Kids With Cameras

 

Breaking Upwards

Directed by Daryl Wein

 

Journalists who write about movies just can’t get enough of the same old song about a kid with moxie and gumption and ingenuity and guts who spends nothing but sweat equity to make a little movie that turns into a big sensation. Robert Rodriguez said his maiden effort, El Mariachi, cost him $7,000 in 1992; Kevin Smith said he used eight credit cards for the $27,000 he needed to make Clerks in 1993; the team behind The Blair Witch Project said they spent $35,000 in 1999; the makers of the very similar Paranormal Activity put its price tag last year at $15,000. The latest entry in the do-it-yourself sweepstakes also comes sporting a $15,000 budget: a New York comedy called Breaking Upwards starring a couple of twentysomething actor-writer-directors.

Now, what the journalists who write about movies should know but often don’t, or don’t care to, is that they are being taken for a ride. Perhaps these tiny numbers approximate what was spent during the actual filming, but by the time of their release to the general public all these films had gone through a polishing process—color and sound correction, musical scoring, and the like. That doesn’t come cheap. Creating a print that can be shown in theaters triples the amount of money that was spent on these projects, at the very least. And that’s to say nothing of the cost of advertising and promotion.

 No matter. It’s a good story line and young filmmakers are sticking to it, with the collusion of a press corps that acts more like a public-relations arm of the movie business than a cool journalistic eye on it. The story is told to give potential viewers in the chattering classes a special kind of stake in the moviegoing experience, a sense that they may not just be seeing a film but will be participating in an act of artistic entrepreneurship simply by purchasing a ticket. Because what they are witnessing is a labor of love, it must therefore be higher and better and more valuable. Because the movies were made with go-getter urgency and passion, they are to be considered somehow more real, more authentic, more honest.

In the end, of course, it doesn’t matter whether a movie costs some multiple of $15,000, like Breaking Upwards, or some multiple of $150 million, like Avatar. For the moviegoer, the only thing that matters is whether the film on the screen holds your attention, whether it has memorable scenes or lines or performances, and whether it leaves you feeling as though you’ve had a good or meaningful or amusing or interesting time watching it.

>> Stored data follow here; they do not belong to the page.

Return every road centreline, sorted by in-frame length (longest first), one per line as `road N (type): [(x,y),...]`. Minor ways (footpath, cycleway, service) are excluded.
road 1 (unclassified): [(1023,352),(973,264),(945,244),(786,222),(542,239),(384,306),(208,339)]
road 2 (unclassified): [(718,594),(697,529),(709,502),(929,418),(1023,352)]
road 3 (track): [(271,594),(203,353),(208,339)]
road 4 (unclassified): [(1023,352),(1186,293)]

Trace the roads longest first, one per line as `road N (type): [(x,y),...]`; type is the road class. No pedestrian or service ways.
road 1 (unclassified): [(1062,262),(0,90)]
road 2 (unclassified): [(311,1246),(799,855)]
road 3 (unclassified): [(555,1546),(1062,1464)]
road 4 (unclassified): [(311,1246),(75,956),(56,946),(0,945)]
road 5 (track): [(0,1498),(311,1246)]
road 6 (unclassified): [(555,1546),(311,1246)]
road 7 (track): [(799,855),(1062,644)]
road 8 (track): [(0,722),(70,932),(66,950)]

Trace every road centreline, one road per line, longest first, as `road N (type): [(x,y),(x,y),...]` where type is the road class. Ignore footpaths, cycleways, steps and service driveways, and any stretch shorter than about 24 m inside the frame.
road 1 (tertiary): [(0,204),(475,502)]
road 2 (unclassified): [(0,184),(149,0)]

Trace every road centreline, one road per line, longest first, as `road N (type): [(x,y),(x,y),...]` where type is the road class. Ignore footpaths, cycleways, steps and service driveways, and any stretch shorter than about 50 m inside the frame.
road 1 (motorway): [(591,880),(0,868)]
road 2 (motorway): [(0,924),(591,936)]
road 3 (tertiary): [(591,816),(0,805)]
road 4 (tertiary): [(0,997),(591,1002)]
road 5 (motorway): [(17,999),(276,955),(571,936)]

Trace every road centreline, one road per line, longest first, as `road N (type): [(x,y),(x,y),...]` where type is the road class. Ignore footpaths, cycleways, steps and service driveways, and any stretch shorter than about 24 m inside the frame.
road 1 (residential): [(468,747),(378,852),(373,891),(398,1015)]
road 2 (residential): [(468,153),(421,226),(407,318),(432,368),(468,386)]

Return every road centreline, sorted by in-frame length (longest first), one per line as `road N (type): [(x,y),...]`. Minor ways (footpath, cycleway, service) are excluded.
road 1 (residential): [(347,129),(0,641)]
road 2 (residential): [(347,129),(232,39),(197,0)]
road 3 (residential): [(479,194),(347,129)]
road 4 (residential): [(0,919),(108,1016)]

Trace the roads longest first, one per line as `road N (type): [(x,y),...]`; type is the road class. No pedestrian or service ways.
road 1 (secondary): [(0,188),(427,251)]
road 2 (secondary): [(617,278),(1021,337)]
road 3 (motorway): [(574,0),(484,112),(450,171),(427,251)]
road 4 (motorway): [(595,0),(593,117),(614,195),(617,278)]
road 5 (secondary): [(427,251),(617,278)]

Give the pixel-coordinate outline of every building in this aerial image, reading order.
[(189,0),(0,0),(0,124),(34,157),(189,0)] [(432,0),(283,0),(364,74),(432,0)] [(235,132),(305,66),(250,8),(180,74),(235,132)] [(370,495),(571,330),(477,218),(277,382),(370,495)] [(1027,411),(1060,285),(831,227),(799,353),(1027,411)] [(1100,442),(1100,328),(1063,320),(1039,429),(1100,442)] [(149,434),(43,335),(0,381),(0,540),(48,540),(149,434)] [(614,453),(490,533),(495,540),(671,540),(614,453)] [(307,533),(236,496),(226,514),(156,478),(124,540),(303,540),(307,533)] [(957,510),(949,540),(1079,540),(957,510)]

Breaking Upwards, which I watched in hi-definition on the OnDemand channel on my cable box on the same day it opened at a theater in Manhattan, qualifies, just barely, and maybe in spite of itself. Daryl (director-editor Daryl Wein) and Zoe (cowriter Zoe Lister-Jones) are bored with each other. So they decide they will take days off from their four-year relationship. She’s a mildly successful actress; he’s the gofer for a famous journalist. They have annoying Jewish parents. They’re annoying. They get annoyed with each other. Then each of them goes out with someone else. That’s about it.

The angular Zoe Lister-Jones is a fascinating camera subject. Daryl Wein keeps the movie chugging along through fast cuts. They talked three wonderful actors—Andrea Martin, Julie White, and Peter Friedman—into working for nothing as the parents, and they supply the amusement. Mostly, though, the movie’s self-obsessed depiction of self-obsessed New Yorkers in their self-obsessed twenties had the effect of making me thrilled I’ll be turning 50 next year. So by that standard, Breaking Upwards had a net positive effect on me. As it will on Wein and Lister-Jones, who will get more work as a result of it, which is really the point, after all.

The untold story of the we-put-on-our-own-show trope, though, is how it has led scores of untalented but desperately ambitious would-be filmmakers to waste millions of dollars of their family’s hard-earned savings in the false hope that they, too, could be the next do-it-yourself star. That’s what can happen when you believe what you read in the arts section.

 

John Podhoretz, editor of Commentary, is The Weekly Standard’s movie critic.